I mention all of this in order to raise the question of the value of satire as a truth-telling mechanism, which is fresh in our minds following the tragic massacre in Paris at the Charlie Hebdo paper. In the wake of the shooting, many around the globe began tweeting with the hashtag #WeAreCharlie, announcing solidarity with the satirical newspaper itself, which is not necessarily the same thing as announcing solidarity with the victims of violence and their grieving families. Part of the #WeAreCharlie response, of course, is connected to showing support for freedom of speech, which is viewed as a major value in democratized societies. Charlie Hebdo is a paper known for its provocative satirical pieces that push freedom of speech to its max, making fun not only of Muslims but of anything that might get a rise out of others.
And it’s here I must confess a bit of confusion.

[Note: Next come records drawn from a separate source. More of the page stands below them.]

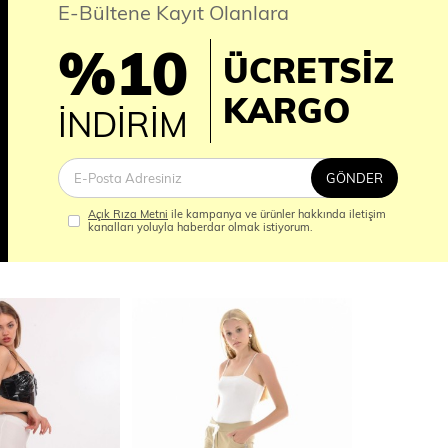
E-Bültene Kayıt Olanlara
%10
ÜCRETSİZ
İM
KARGO
İNDİRİM
GÖNDER
Açık Rıza Metni
ile kampanya ve ürünler hakkında iletişim
kanalları yoluyla haberdar olmak istiyorum.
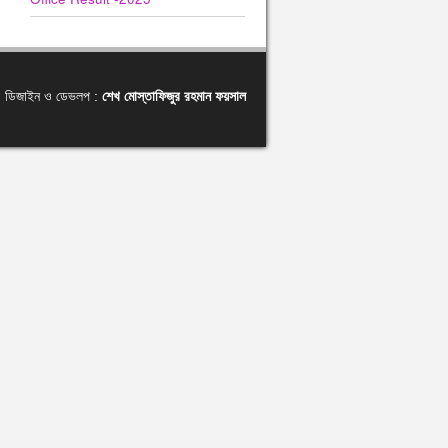
ডিজাইন ও ডেভলপ :
শেখ মোস্তাফিজুর রহমান ফয়সাল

While I am all for freedom of speech — and while I believe satire can be used for great gain, as is often the case not only in the Bible, but, say, in the genius of Stephen Colbert or Jon Stewart or the American pseudo newspaper The Onion — satire for the sake of satire, especially if it is demeaning and dehumanizing of others, as Charlie Hebdo often is, does not strike me as something to be in solidarity with. Instead, ought not we express solidarity with the lives of those who were lost and their families, the victims of tragic violence, rather than with the paper itself? And at the same time, ought not we take this moment to unequivocally denounce all forms of violence? Including violence done in the name of Islam, as well as all forms of political violence, economic violence, systemic violence, and religious violence that’s not exclusive to Muslim violence? And ought not we ask questions about the value of freedom of speech that’s only employed for freedom of speech’s sake? Isn’t the primary value of freedom of speech the freedom to speak truth to power, without being imprisoned, as opposed to simply provoking for provoking’s sake?
When the Bible tells us the story about Jesus being baptized in the waters of the Jordan, with the descent of the dove making its way toward him, it’s a way of saying that if you follow this one, you will find truth, and such truth harbors the promise to set you free. Rest assured, following this one may lead you toward encountering uncomfortable truths, uncomfortable truths about our lives and about our society, but they are truths that ultimately harbor the promise to set us free. And they are truths that don’t provoke for provoking’s sake, but in order to bridge divides, mend fences, break down walls of separation. And they are truths that set free in large part by virtue of their condemnation of violence and dehumanization in all its forms, whether physical or verbal, political or religious, implicit or explicit, personal or systemic.
The Bible uses satire to describe the kinds of truths that harbor the promise to set us free. This is what satire can do at its best. But when satire is used simply and vapidly to provoke and agitate and anger and dehumanize, with no viable greater good, it may very well be an expression of freedom of speech, but it’s hardly the kind of truth that can set us free. And when one feels like their faith is so threatened by such provocations that violence becomes the answer, as was the case with the massacre in Paris, then it’s in that moment that religion cedes its high ground and becomes nothing more than another self-defeating nihilistic pursuit. Which is precisely what any religion worth its salt is supposed to save us from.